Stackable Operator for Apache HDFS

The Stackable Operator for Apache HDFS is used to set up HFDS in high-availability mode. It depends on the Stackable Operator for Apache ZooKeeper to operate a ZooKeeper cluster to coordinate the active and standby NameNodes.

This operator only works with images from the Stackable repository

Roles

Three roles of the HDFS cluster are implemented:

DataNode - responsible for storing the actual data.
JournalNode - responsible for keeping track of HDFS blocks and used to perform failovers in case the active NameNode fails. For details see: https://hadoop.apache.org/docs/stable/hadoop-project-dist/hadoop-hdfs/HDFSHighAvailabilityWithQJM.html
NameNode - responsible for keeping track of HDFS blocks and providing access to the data.

Kubernetes objects

The operator creates the following K8S objects per role group defined in the custom resource.
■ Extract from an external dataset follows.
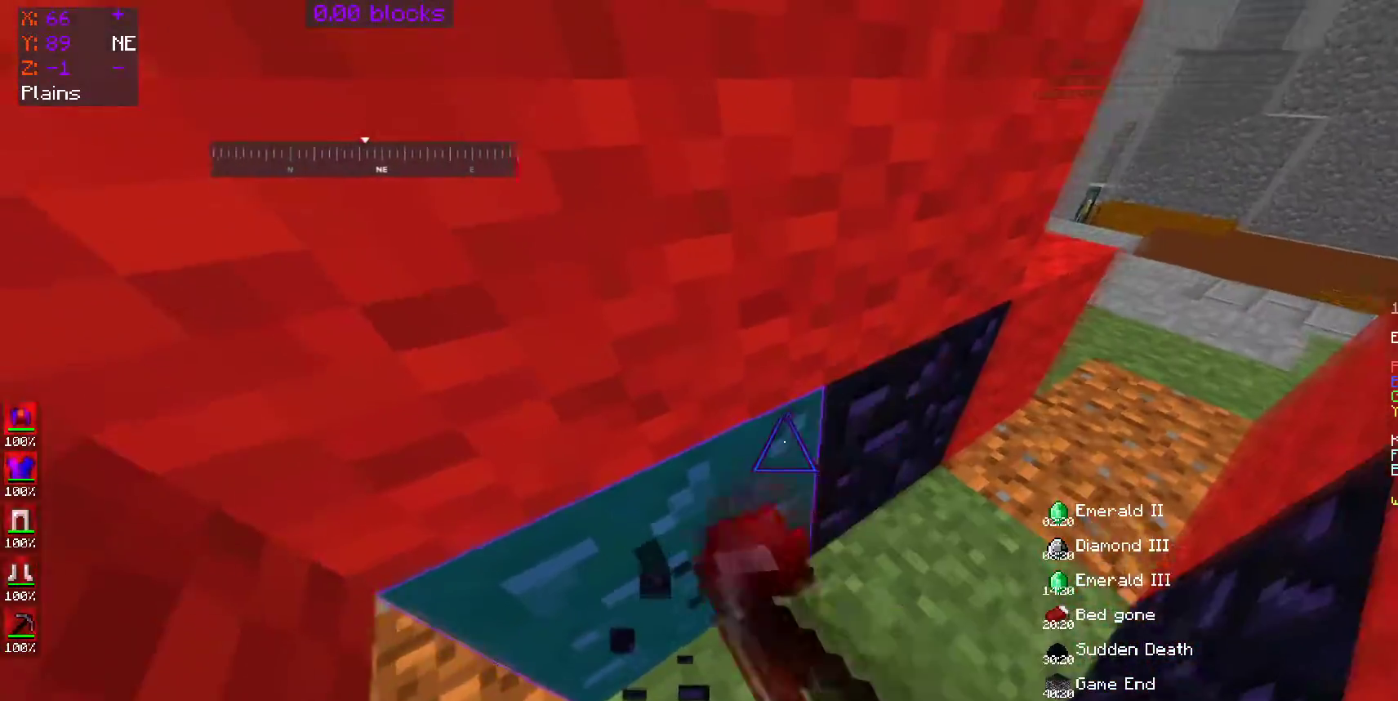
{"keys": [], "mouse": ["left"], "events": []}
Service - ClusterIP used for intra-cluster communication.
ConfigMap - HDFS configuration files like core-site.xml, hdfs-site.xml and log4j.properties are defined here and mounted in the pods.
StatefulSet - where the replica count, volume mounts and more for each role group is defined.

In addition, a NodePort service is created for each pod labeled with hdfs.stackable.tech/pod-service=true that exposes all container ports to the outside world (from the perspective of K8S).

In the custom resource you can specify the number of replicas per role group (NameNode, DataNode or JournalNode). A minimal working configuration requires:

2 NameNodes (HA)
1 JournalNode
1 DataNode (should match at least the dfsReplication factor)

Supported Versions

The Stackable Operator for Apache HDFS currently supports the following versions of HDFS:

3.2.2
3.3.1
3.3.3
3.3.4

Docker image

docker pull docker.stackable.tech/stackable/hadoop:<version>